Since then, researchers worldwide have used slime mold to solve mazes and even map the dark matter holding the universe together. Experts across Mexico, Great Britain, and the Iberian peninsula have tasked the organism with redesigning their roadways—though few of these experiments have translated into real-world upgrades.

Historically, researchers working with the organism would print a physical map and add slime mold onto it. But Kay believes that Mireta’s approach, which replicates slime mold’s pathway-building without requiring actual organisms, could help solve more complex problems. Slime mold is visible to the naked eye, so Kay’s team studied how the blobs behave in the lab, focusing on the key behaviors that make these organisms so good at creating efficient networks. Then they translated these behaviors into a set of rules that became an algorithm.

Some experts aren’t convinced. According to Geoff Boeing, an associate professor at the University of Southern California’s Department of Urban Planning and Spatial Analysis, such algorithms don’t address “the messy realities of entering a room with a group of stakeholders and co-visioning a future for their community.” Modern urban planning problems, he says, aren’t solely technical issues: “It’s not that we don’t know how to make infrastructure networks efficient, resilient, connected—it’s that it’s politically challenging to do so.”

Michael Batty, a professor emeritus at University College London’s Centre for Advanced Spatial Analysis, finds the concept more promising. “There is certainly potential for exploration,” he says, noting that humans have long drawn parallels between biological systems and cities. For decades now, designers have looked to nature for ideas—think ventilation systems inspired by termite mounds or bullet trains modeled after the kingfisher’s beak. 

Like Boeing, Batty worries that such algorithms could reinforce top-down planning when most cities grow from the bottom up. But for Kay, the algorithm’s beauty lies in how it mimics bottom-up biological growth—like the way slime mold starts from multiple points and connects organically rather than following predetermined paths. 
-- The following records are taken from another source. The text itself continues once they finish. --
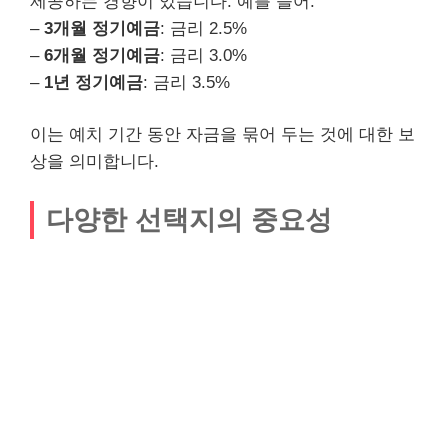
제공하는 경향이 있습니다. 예를 들어:
–
3개월 정기예금
: 금리 2.5%
–
6개월 정기예금
: 금리 3.0%
–
1년 정기예금
: 금리 3.5%
이는 예치 기간 동안 자금을 묶어 두는 것에 대한 보
상을 의미합니다.
다양한 선택지의 중요성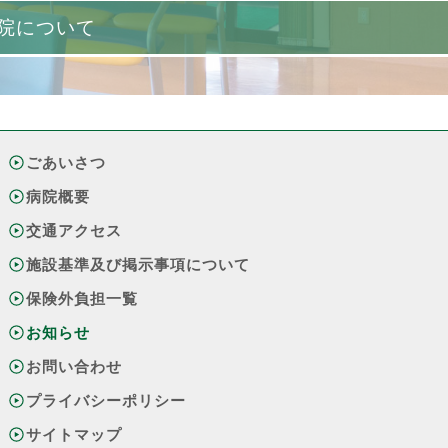
院について
ごあいさつ
病院概要
交通アクセス
施設基準及び掲示事項について
保険外負担一覧
お知らせ
お問い合わせ
プライバシーポリシー
サイトマップ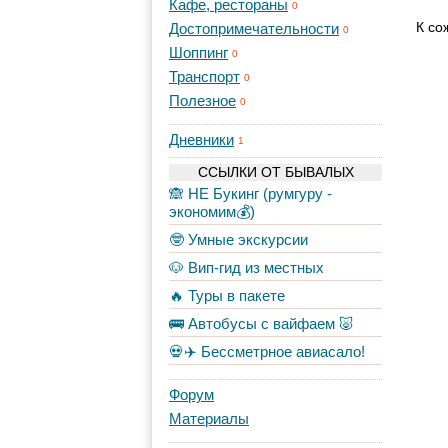
Кафе, рестораны
0
К со
Достопримечательности
0
Шоппинг
0
Транспорт
0
Полезное
0
Дневники
1
ССЫЛКИ ОТ БЫВАЛЫХ
🙈 НЕ Букинг (румгуру -
экономим💰)
🤓 Умные экскурсии
🐶 Вип-гид из местных
🔥 Туры в пакете
🚌 Автобусы с вайфаем 🐷
💀✈️ Бессметрное авиасало!
Форум
Материалы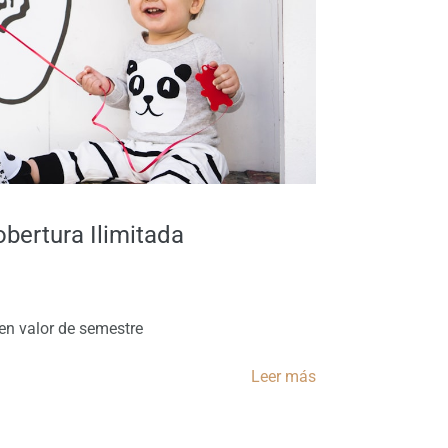
bertura Ilimitada
en valor de semestre
Leer más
Since launching earlier this year, Mireta, which is based in Cambridge, Massachusetts, has worked on about five projects. And slime mold is just the beginning. The team is also looking at algorithms inspired by ants, which leave chemical trails that strengthen with use and have their own decentralized solutions for network optimization. “Biology has solved just about every network problem you can imagine,” says Kay.

Elissaveta M. Brandon is an independent journalist interested in how design, culture, and technology shape the way we live.